Ready, set, retrofit
California is home to millions of homes and commercial buildings that are ripe for energy efficiency retrofits. But the key to tapping into all those potential megawatts of energy savings is figuring out how to get property owners to take the retrofit plunge.
That’s the aim of a soon-to-be-launched program called Energy Upgrade California. The $275 million project is a collaboration between state energy regulators, utilities, local governments and the private sector.
“The goal is to help residential and commercial building owners become knowledgeable about financing and rebates,” and to drive consumers and customers to a central resource, said Bob Aldrich, a spokesman for the California Energy Commission.

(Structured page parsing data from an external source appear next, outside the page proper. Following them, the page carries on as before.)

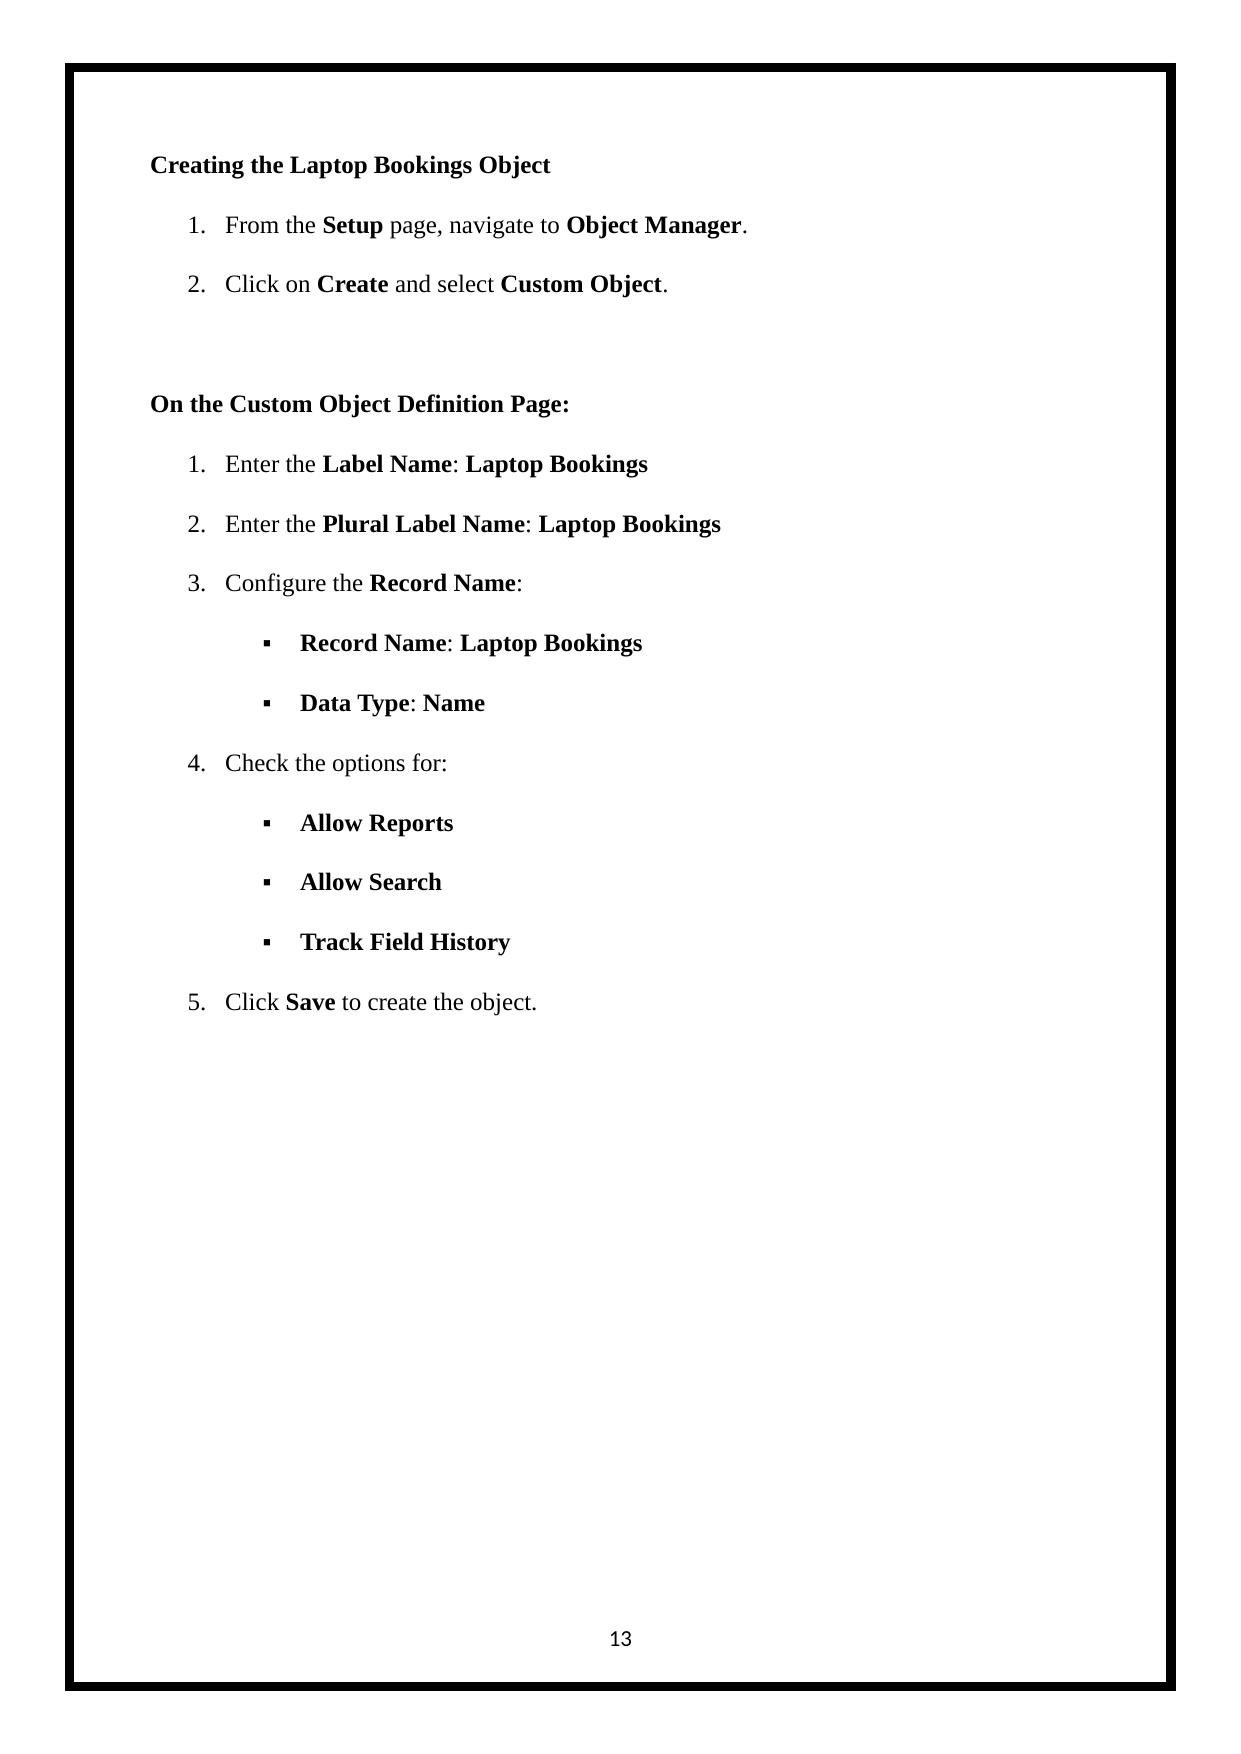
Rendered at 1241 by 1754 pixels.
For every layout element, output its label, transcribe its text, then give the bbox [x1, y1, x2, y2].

list Enter the Label Name: Laptop Bookings [187, 449, 1090, 478]
text On the Custom Object Definition Page: [150, 389, 1090, 418]
text Creating the Laptop Bookings Object [150, 150, 1090, 179]
list Click on Create and select Custom Object. [187, 269, 1090, 298]
list Track Field History [262, 927, 1090, 956]
list Check the options for: [187, 748, 1090, 777]
list Click Save to create the object. [187, 987, 1090, 1016]
list Data Type: Name [262, 688, 1090, 717]
list Configure the Record Name: [187, 568, 1090, 597]
list Record Name: Laptop Bookings [262, 628, 1090, 657]
list Enter the Plural Label Name: Laptop Bookings [187, 509, 1090, 537]
list Allow Search [262, 867, 1090, 896]
list Allow Reports [262, 808, 1090, 836]
list From the Setup page, navigate to Object Manager. [187, 210, 1090, 238]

The program includes an online database, expected to be available in mid-January, that would consolidate information about government, utility and nonprofit residential retrofit programs. Information about commercial retrofits is expected to be added later in 2011. It would also allow homeowners to apply for rebates and financing through a single application, and include lists of contractors licensed to do retrofit work.
The program would address what Matt Golden, president of Recurve, a San Francisco home auditing and retrofitting startup, calls the “three pillars of efficiency:” Incentives, financing and performance standards. Recurve is participating in the pilot phase of Energy Upgrade California.
While the halting of Property Assessed Clean Energy financing programs have put a hitch in some state and local efforts to expand energy efficiency retrofits, the programs' demise needn’t slow down retrofits, Golden said.
“Financing is a key component, but it’s not the only component,” Golden said. “I believe rebates have a bigger impact than financing.”
While other states, including Oregon and Washington, are taking measures to increase energy efficiency retrofits, California's massive size offers offers an experiment in rolling out efficiency measures on a sweeping scale.
“California is a huge marketplace,” Aldrich said. “We’re almost like a country.”